En la Edad Media se llamaba alquimia a los intentos de transmutar la materia, por ejemplo, convertir el plomo en oro. La alquimia de las emociones es el proceso de transformación que experimentamos los seres humanos entendiendo todas nuestras emociones. Logrando integrar los distintos aspectos de cada uno de nosotros se colabora con el desarrollo y fortalecimiento de los recursos internos para procesar las dificultades de la vida diaria.
Aprender a afrontar
Así nuestros hijos podrán afrontar las experiencias que viven sin usar mecanismos que los debiliten, como negar, reprimir, echarle la culpa a otros y sin usar otros métodos para escapar de esas situaciones.
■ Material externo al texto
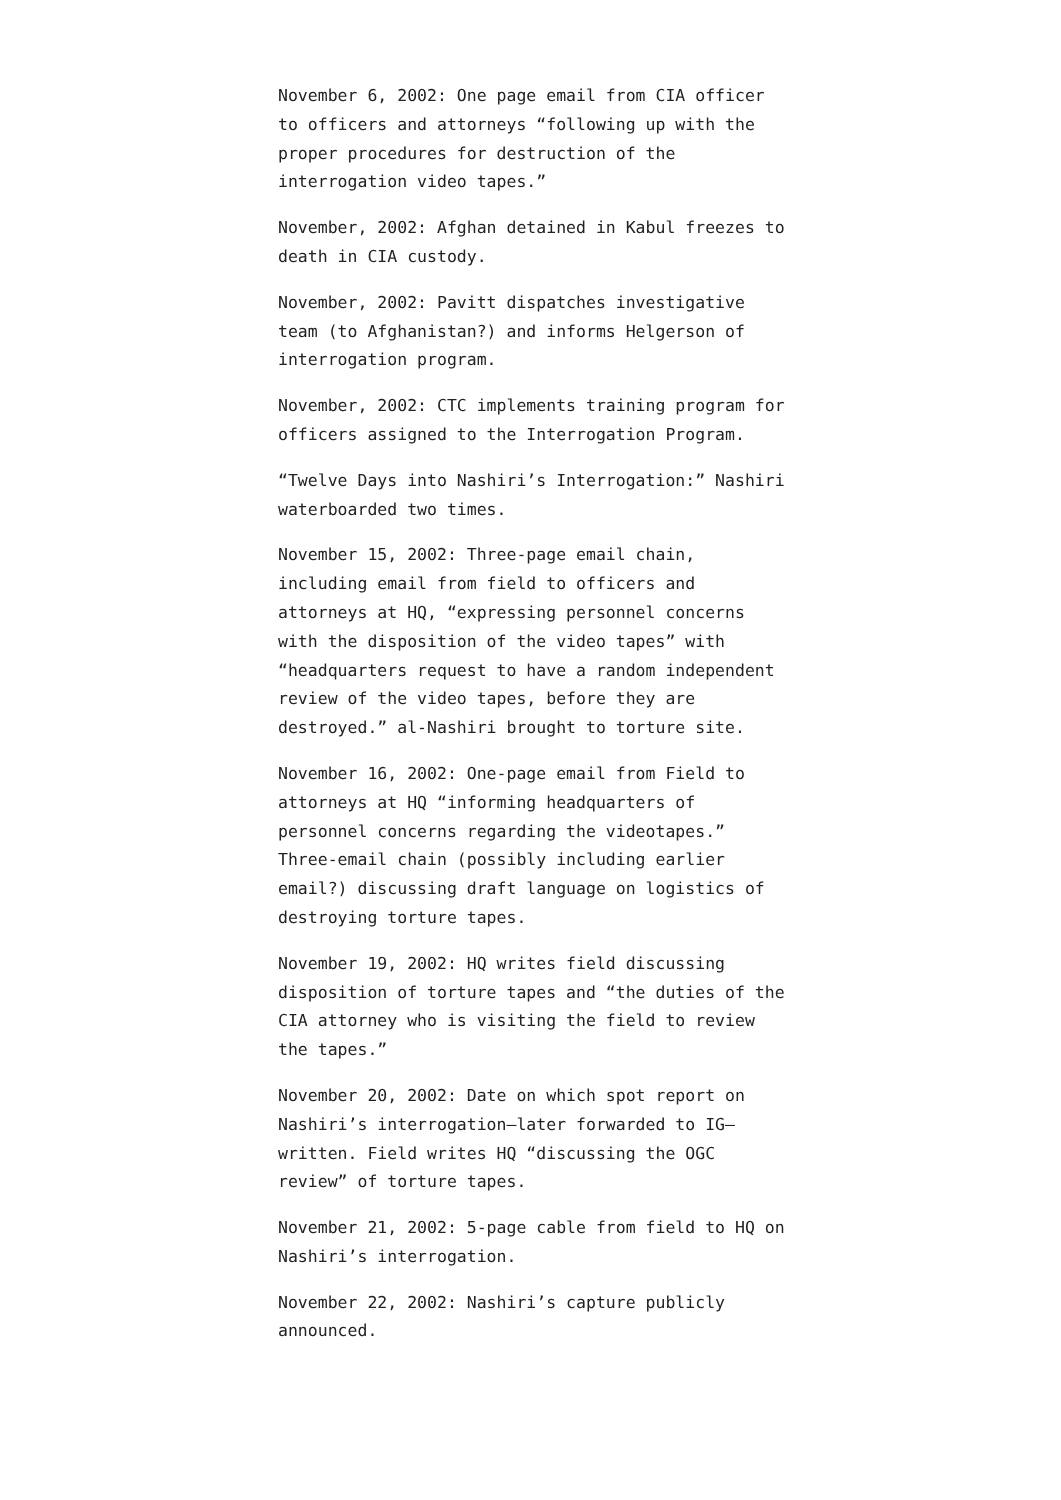November 6, 2002: One page email from CIA officer to officers and attorneys “following up with the proper procedures for destruction of the interrogation video tapes.”
November, 2002: Afghan detained in Kabul freezes to death in CIA custody.
November, 2002: Pavitt dispatches investigative team (to Afghanistan?) and informs Helgerson of interrogation program.
November, 2002: CTC implements training program for officers assigned to the Interrogation Program.
“Twelve Days into Nashiri’s Interrogation:” Nashiri waterboarded two times.
November 15, 2002: Three-page email chain, including email from field to officers and attorneys at HQ, “expressing personnel concerns with the disposition of the video tapes” with “headquarters request to have a random independent review of the video tapes, before they are destroyed.” al-Nashiri brought to torture site.
November 16, 2002: One-page email from Field to attorneys at HQ “informing headquarters of personnel concerns regarding the videotapes.” Three-email chain (possibly including earlier email?) discussing draft language on logistics of destroying torture tapes.
November 19, 2002: HQ writes field discussing disposition of torture tapes and “the duties of the CIA attorney who is visiting the field to review the tapes.”
November 20, 2002: Date on which spot report on Nashiri’s interrogation–later forwarded to IG–written. Field writes HQ “discussing the OGC review” of torture tapes.
November 21, 2002: 5-page cable from field to HQ on Nashiri’s interrogation.
November 22, 2002: Nashiri’s capture publicly announced.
Afrontar fortalece y escapar debilita.
Podrán tolerar niveles crecientes de estrés, dolor, ofensa, desilusión, sufrimiento, inseguridad, incomodidad, enojo, miedo, celos y otras emociones “oscuras”; podrán hablar de lo que sienten y de lo que les ocurre y de esa forma hacerlo propio, para atravesarlo y procesarlo sin necesidad de tomar tentadores atajos para evitarlo.
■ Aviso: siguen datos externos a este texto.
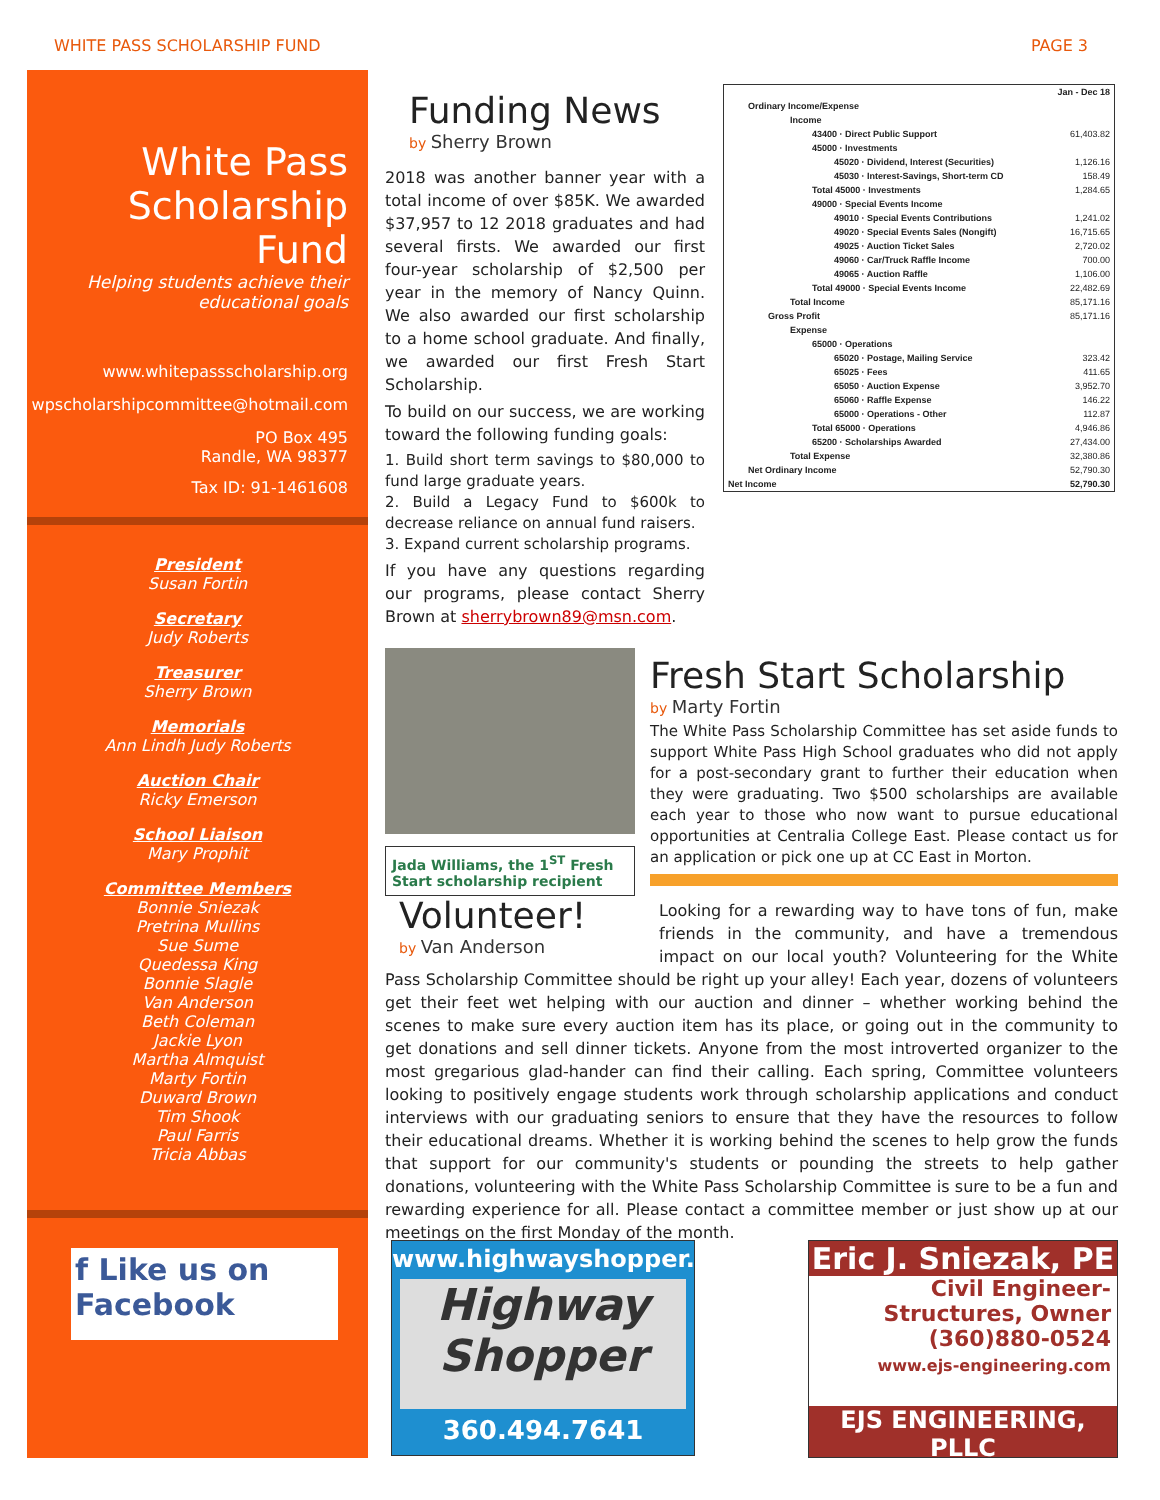WHITE PASS SCHOLARSHIP FUND PAGE 3
White Pass Scholarship Fund
Helping students achieve their educational goals
www.whitepassscholarship.org
wpscholarshipcommittee@hotmail.com
PO Box 495
Randle, WA 98377
Tax ID: 91-1461608
President
Susan Fortin
Secretary
Judy Roberts
Treasurer
Sherry Brown
Memorials
Ann Lindh Judy Roberts
Auction Chair
Ricky Emerson
School Liaison
Mary Prophit
Committee Members
Bonnie Sniezak
Pretrina Mullins
Sue Sume
Quedessa King
Bonnie Slagle
Van Anderson
Beth Coleman
Jackie Lyon
Martha Almquist
Marty Fortin
Duward Brown
Tim Shook
Paul Farris
Tricia Abbas
f Like us on Facebook
Funding News
by Sherry Brown
2018 was another banner year with a total income of over $85K. We awarded $37,957 to 12 2018 graduates and had several firsts. We awarded our first four-year scholarship of $2,500 per year in the memory of Nancy Quinn. We also awarded our first scholarship to a home school graduate. And finally, we awarded our first Fresh Start Scholarship.
To build on our success, we are working toward the following funding goals:
1. Build short term savings to $80,000 to fund large graduate years.
2. Build a Legacy Fund to $600k to decrease reliance on annual fund raisers.
3. Expand current scholarship programs.
If you have any questions regarding our programs, please contact Sherry Brown at sherrybrown89@msn.com.
Jada Williams, the 1<sup>ST</sup> Fresh Start scholarship recipient
| | Jan - Dec 18 |
| Ordinary Income/Expense | |
| Income | |
| 43400 · Direct Public Support | 61,403.82 |
| 45000 · Investments | |
| 45020 · Dividend, Interest (Securities) | 1,126.16 |
| 45030 · Interest-Savings, Short-term CD | 158.49 |
| Total 45000 · Investments | 1,284.65 |
| 49000 · Special Events Income | |
| 49010 · Special Events Contributions | 1,241.02 |
| 49020 · Special Events Sales (Nongift) | 16,715.65 |
| 49025 · Auction Ticket Sales | 2,720.02 |
| 49060 · Car/Truck Raffle Income | 700.00 |
| 49065 · Auction Raffle | 1,106.00 |
| Total 49000 · Special Events Income | 22,482.69 |
| Total Income | 85,171.16 |
| Gross Profit | 85,171.16 |
| Expense | |
| 65000 · Operations | |
| 65020 · Postage, Mailing Service | 323.42 |
| 65025 · Fees | 411.65 |
| 65050 · Auction Expense | 3,952.70 |
| 65060 · Raffle Expense | 146.22 |
| 65000 · Operations - Other | 112.87 |
| Total 65000 · Operations | 4,946.86 |
| 65200 · Scholarships Awarded | 27,434.00 |
| Total Expense | 32,380.86 |
| Net Ordinary Income | 52,790.30 |
| Net Income | 52,790.30 |
Fresh Start Scholarship
by Marty Fortin
The White Pass Scholarship Committee has set aside funds to support White Pass High School graduates who did not apply for a post-secondary grant to further their education when they were graduating. Two $500 scholarships are available each year to those who now want to pursue educational opportunities at Centralia College East. Please contact us for an application or pick one up at CC East in Morton.
Volunteer!
by Van Anderson
Looking for a rewarding way to have tons of fun, make friends in the community, and have a tremendous impact on our local youth? Volunteering for the White Pass Scholarship Committee should be right up your alley! Each year, dozens of volunteers get their feet wet helping with our auction and dinner – whether working behind the scenes to make sure every auction item has its place, or going out in the community to get donations and sell dinner tickets. Anyone from the most introverted organizer to the most gregarious glad-hander can find their calling. Each spring, Committee volunteers looking to positively engage students work through scholarship applications and conduct interviews with our graduating seniors to ensure that they have the resources to follow their educational dreams. Whether it is working behind the scenes to help grow the funds that support for our community's students or pounding the streets to help gather donations, volunteering with the White Pass Scholarship Committee is sure to be a fun and rewarding experience for all. Please contact a committee member or just show up at our meetings on the first Monday of the month.
www.highwayshopper.com
Highway Shopper
360.494.7641
Eric J. Sniezak, PE
Civil Engineer-Structures, Owner
(360)880-0524
www.ejs-engineering.com
EJS ENGINEERING, PLLC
Nuestra tarea no es evitarles los problemas a nuestros hijos sino acompañarlos en las situaciones difíciles de modo que adquieran recursos crecientes para afrontar niveles de dificultades y de estrés cada vez más altos a medida que crecen.
Somos sus padres y no queremos verlos sufrir, pero algunas respuestas dadas antes de tiempo son sogas para escaparse de un sufrimiento necesario para el fortalecimiento de los chicos que los prepara para el futuro. Solo con un yo fuerte y lleno de recursos podrá no hacerse “adicto” a soluciones fáciles que evitan, esconden, esquivan, distraen. Nuestra sociedad fomenta el todo ya, el puro placer, la evitación del dolor y la distracción permanente. No lo hacemos a propósito, vamos quedando atrapados por esas tentadoras modalidades sin darnos cuenta. A los chicos les encanta y se acostumbran a vivir sin o con pocos sufrimientos, pero inevitablemente en algún momento se acaban el tiempo, el dinero, la salud o la suerte y el dolor los alcanza. ¿Qué ocurre? Los vemos en cuadro de “abstinencia” de placer: programas, caramelos, televisión o jueguitos…
Sería imposible aprovechar todas las oportunidades de acompañar a nuestros hijos en esta alquimia ¡lo preocupante sería que las desperdiciemos todas!